Instructions for the task:
Your task is to find every line of the data that holds the string "ankle" and copy it.

(Stored data entries)
--------------------
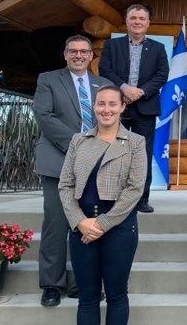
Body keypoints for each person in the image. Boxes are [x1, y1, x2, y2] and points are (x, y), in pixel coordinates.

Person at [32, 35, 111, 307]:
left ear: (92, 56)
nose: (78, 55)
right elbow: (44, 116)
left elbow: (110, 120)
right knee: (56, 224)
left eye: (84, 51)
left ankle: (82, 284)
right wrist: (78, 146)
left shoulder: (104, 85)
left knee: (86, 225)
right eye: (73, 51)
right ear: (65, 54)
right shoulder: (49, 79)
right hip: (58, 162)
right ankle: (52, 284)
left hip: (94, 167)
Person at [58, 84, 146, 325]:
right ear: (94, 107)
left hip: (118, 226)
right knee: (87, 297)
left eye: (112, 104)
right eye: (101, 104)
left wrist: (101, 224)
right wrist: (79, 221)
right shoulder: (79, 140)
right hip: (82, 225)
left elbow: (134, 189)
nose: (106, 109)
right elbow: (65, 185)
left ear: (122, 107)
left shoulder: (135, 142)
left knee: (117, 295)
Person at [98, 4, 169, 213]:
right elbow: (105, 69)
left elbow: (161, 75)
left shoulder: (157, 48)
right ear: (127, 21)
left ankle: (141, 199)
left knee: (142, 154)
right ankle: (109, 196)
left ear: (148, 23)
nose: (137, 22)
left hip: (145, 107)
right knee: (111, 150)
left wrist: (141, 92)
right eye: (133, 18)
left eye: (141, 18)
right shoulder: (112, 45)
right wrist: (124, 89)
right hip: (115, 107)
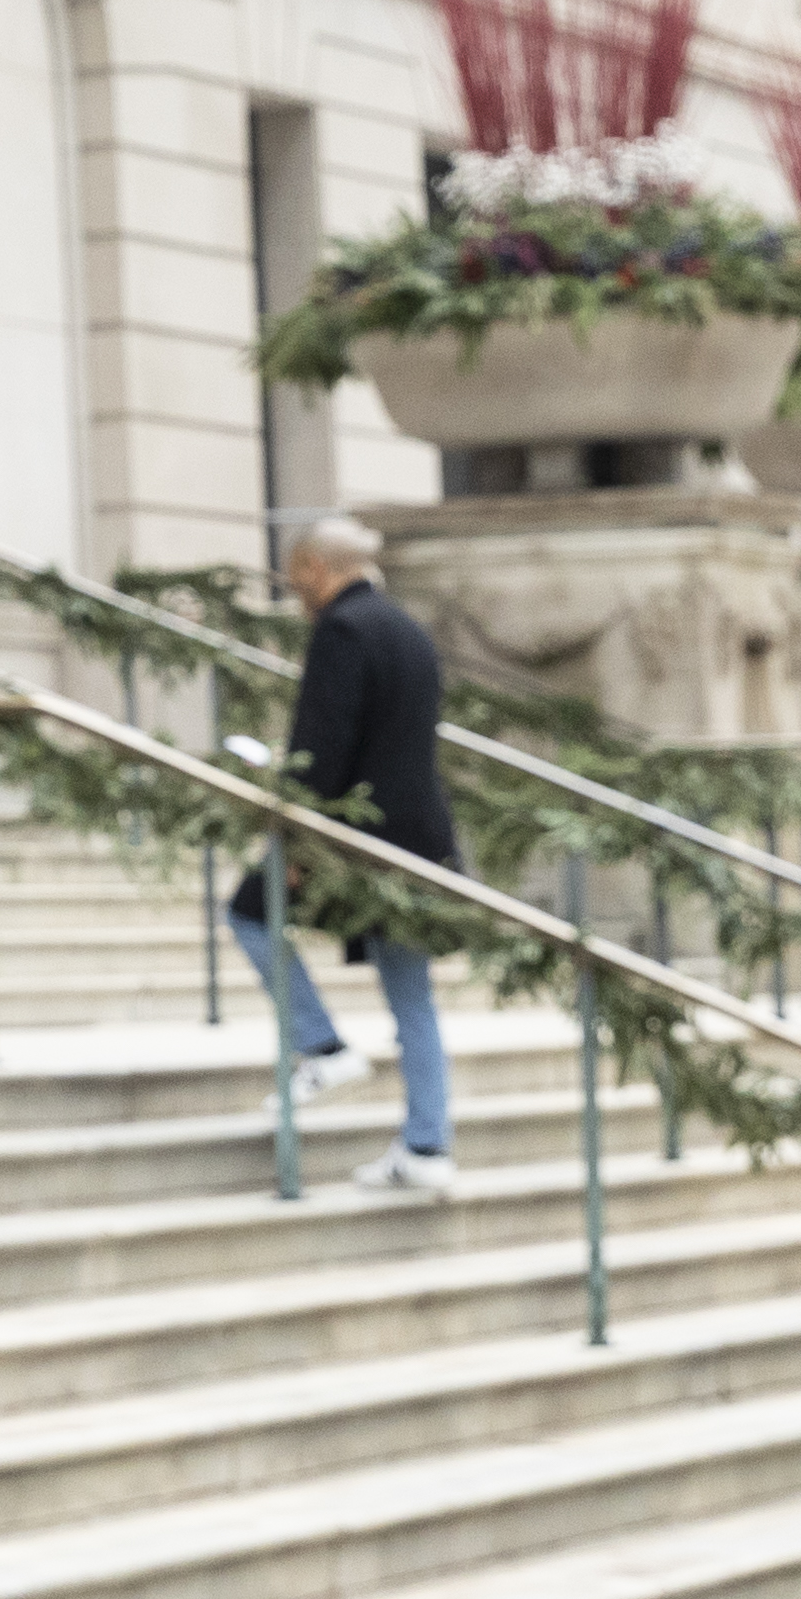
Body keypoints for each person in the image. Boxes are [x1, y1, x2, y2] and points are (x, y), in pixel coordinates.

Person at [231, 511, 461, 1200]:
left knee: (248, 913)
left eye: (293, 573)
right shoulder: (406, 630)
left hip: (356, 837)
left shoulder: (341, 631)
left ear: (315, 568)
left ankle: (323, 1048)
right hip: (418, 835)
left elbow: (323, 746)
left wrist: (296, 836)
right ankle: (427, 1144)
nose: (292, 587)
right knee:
--------------------
Result for this exercise:
left ankle: (82, 284)
right ankle: (52, 284)
left ankle: (141, 199)
right ankle: (109, 196)
left ankle: (323, 1048)
right ankle: (427, 1144)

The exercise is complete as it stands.